Outro ponto enfatizado por Wilma é que quando avaliamos a estatística de interesse, por meio do uso de termos pesquisados na Internet, percebe-se que hoje temas como “sistema único de saúde” + “bem avaliado” representam menos que 10% do total de interesse que despertavam em 2004. “Essas são rápidas visitas a fatos de fácil constatação. Existem observatórios de mídia e pesquisas acadêmicas que evidenciam melhor, e de forma mais qualificada, essa situação, porém todos são reflexos de uma mesma realidade – complexa recorrente e intrigante – que nos expõe questões para a reflexão: Como promover maior debate social sobre tais temas? Como fortalecer processos democráticos? Como produzir maior compreensão e maior implicação da população para a transformação do SUS? Em qual fundo de gaveta estão guardadas as boas práticas de gestão e atenção do SUS?” -, propõe o debate.

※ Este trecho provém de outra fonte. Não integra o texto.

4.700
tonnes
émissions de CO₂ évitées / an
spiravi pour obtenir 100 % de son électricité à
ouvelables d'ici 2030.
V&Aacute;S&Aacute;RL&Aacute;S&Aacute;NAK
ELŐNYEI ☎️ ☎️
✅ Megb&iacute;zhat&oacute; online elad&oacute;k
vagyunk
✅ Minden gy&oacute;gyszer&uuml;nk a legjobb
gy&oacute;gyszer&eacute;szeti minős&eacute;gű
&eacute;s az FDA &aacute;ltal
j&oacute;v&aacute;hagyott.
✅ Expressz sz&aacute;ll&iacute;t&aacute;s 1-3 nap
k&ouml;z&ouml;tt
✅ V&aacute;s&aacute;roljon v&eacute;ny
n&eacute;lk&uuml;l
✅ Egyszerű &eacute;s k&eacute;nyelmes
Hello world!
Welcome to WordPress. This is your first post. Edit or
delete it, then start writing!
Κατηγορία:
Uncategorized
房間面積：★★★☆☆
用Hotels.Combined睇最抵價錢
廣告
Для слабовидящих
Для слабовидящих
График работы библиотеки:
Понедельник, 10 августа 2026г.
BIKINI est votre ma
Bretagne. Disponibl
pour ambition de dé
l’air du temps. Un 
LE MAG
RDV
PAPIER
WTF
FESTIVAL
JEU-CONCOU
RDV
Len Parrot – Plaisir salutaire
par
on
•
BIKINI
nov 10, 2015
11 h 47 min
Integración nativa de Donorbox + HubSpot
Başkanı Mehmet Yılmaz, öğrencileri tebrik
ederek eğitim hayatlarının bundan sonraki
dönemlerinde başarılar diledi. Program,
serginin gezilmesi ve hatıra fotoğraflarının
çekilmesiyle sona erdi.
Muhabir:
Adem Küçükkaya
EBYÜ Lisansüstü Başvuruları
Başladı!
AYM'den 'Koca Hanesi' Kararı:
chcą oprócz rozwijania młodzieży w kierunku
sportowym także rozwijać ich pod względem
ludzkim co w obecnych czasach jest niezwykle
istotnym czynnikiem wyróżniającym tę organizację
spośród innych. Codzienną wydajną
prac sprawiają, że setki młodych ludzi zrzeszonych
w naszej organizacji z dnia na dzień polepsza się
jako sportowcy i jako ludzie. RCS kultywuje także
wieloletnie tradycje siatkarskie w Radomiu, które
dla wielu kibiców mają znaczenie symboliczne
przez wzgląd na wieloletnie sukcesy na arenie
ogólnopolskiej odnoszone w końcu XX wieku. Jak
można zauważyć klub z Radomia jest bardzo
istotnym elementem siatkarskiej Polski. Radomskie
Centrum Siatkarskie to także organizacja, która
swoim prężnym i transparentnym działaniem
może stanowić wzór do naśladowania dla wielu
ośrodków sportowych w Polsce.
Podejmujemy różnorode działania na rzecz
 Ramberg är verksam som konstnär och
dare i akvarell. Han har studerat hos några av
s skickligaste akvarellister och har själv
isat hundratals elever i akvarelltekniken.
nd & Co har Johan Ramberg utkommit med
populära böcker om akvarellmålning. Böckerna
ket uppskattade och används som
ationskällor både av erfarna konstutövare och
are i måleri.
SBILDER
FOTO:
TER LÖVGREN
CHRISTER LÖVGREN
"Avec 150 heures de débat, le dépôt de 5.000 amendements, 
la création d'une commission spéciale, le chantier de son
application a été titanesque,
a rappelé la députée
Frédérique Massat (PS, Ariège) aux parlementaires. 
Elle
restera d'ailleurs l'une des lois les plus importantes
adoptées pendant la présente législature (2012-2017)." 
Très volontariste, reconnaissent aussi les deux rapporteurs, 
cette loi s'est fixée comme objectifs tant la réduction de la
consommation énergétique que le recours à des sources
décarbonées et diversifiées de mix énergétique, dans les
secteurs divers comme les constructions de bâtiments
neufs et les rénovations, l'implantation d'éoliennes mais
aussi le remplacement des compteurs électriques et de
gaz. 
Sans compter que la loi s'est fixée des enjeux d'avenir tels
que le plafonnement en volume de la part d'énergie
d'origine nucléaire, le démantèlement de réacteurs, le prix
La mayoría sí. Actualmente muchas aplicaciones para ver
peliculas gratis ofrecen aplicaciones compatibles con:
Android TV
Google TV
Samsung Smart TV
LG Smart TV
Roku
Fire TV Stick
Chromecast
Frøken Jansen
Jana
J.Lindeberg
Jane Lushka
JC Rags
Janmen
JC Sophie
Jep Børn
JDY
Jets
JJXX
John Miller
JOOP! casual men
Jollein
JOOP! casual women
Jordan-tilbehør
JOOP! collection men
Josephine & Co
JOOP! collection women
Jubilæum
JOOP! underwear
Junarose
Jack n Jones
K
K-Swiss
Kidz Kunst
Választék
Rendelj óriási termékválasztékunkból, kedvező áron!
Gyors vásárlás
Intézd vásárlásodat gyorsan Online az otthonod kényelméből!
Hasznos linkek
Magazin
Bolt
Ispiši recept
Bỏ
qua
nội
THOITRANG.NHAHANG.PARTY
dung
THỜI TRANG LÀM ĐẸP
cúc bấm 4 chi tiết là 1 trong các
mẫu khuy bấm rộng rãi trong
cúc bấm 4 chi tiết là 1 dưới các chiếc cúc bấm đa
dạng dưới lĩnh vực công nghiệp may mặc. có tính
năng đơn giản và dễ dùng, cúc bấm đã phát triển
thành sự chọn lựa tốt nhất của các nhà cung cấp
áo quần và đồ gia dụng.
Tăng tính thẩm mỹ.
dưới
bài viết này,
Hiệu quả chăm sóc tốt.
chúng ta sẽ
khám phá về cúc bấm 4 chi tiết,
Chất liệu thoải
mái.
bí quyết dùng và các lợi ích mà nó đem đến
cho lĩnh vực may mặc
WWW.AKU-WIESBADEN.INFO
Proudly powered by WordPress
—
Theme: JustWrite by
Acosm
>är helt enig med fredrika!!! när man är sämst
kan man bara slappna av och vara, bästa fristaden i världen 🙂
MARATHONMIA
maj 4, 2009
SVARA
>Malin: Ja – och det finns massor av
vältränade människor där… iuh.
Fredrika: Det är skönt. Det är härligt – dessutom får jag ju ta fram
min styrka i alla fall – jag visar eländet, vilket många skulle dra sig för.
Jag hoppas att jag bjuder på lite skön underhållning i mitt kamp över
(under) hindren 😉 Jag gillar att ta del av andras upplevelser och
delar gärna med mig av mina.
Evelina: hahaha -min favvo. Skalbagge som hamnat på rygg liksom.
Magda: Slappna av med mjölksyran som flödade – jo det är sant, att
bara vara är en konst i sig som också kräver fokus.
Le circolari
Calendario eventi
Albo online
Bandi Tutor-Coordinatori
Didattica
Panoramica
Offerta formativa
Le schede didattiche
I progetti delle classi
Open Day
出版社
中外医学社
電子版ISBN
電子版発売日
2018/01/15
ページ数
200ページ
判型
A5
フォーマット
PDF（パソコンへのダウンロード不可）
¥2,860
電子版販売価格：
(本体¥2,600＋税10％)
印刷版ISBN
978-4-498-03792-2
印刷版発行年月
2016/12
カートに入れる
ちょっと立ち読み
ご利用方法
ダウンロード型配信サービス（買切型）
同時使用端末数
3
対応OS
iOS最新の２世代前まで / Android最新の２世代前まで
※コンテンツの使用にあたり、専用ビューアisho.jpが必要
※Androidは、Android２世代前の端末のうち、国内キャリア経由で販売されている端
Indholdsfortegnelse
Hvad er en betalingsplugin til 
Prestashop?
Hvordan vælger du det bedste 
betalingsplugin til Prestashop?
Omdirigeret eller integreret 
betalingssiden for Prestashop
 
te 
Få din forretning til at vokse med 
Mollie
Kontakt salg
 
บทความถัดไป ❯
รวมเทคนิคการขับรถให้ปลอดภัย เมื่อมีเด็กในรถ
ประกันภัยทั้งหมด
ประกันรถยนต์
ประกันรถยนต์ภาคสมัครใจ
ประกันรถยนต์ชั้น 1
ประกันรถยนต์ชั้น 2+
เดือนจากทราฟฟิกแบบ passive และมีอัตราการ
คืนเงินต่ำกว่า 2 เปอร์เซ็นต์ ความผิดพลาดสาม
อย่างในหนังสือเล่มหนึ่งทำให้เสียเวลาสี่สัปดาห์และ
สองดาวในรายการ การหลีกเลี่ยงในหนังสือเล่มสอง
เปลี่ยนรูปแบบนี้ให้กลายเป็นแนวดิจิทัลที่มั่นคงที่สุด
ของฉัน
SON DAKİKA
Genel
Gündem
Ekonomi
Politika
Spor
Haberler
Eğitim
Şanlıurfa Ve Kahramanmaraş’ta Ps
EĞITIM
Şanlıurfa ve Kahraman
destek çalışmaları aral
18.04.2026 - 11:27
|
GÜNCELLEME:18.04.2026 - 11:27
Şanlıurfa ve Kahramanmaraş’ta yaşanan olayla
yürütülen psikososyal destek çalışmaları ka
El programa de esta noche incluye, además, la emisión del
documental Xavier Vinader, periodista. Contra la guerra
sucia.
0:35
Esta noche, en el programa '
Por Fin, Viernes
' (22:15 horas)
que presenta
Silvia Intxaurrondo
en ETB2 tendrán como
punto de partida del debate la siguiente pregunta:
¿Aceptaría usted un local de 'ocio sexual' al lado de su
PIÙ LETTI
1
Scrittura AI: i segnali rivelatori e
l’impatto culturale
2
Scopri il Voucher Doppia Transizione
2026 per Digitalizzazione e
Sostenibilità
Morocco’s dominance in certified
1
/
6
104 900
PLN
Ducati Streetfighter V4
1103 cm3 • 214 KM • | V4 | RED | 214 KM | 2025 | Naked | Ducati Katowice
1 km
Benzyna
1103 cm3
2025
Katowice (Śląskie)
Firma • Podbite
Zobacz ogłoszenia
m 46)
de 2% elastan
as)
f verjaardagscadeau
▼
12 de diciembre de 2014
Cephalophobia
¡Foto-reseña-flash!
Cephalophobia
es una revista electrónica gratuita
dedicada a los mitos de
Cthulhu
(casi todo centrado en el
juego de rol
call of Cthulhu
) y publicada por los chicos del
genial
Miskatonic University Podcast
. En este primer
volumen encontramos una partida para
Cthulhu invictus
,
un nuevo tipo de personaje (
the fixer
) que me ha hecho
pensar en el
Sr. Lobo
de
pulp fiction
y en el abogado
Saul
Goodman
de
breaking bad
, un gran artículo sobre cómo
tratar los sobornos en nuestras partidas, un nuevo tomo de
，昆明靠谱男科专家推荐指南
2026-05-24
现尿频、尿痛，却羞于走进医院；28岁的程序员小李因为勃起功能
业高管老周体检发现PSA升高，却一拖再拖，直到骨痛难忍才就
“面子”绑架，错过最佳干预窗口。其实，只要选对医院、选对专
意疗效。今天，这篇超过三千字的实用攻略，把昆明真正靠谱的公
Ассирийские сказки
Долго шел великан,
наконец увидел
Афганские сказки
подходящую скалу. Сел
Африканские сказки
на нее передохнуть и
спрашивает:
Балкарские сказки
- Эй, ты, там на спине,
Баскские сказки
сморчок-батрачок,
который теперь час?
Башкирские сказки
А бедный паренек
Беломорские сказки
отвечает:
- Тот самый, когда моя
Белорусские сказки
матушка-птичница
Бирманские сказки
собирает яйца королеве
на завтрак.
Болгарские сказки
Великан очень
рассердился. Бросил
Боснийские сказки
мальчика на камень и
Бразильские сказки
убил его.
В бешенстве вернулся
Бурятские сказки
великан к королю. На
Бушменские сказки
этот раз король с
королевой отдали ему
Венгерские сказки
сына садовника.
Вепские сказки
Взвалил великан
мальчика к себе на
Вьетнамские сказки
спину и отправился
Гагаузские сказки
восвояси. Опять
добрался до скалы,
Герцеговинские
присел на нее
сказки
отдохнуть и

Essas questões são foco de interesse prioritários da Abrasco, que está discutindo no dia 27 de maio, durante o 1º Seminário Pré-congresso de Política, Planejamento e Gestão em Saúde, os temas “O desafio político da legitimação social do SUS”, “O modelo de cuidados: como atender às necessidades de saúde de todos?”, “O modelo de gestão e os trabalhadores da saúde”, “O financiamento do SUS”, “A mercantilização/financeirização da Saúde”, “O padrão tecnológico e o complexo industrial da saúde” e “A saúde como fator de desenvolvimento”.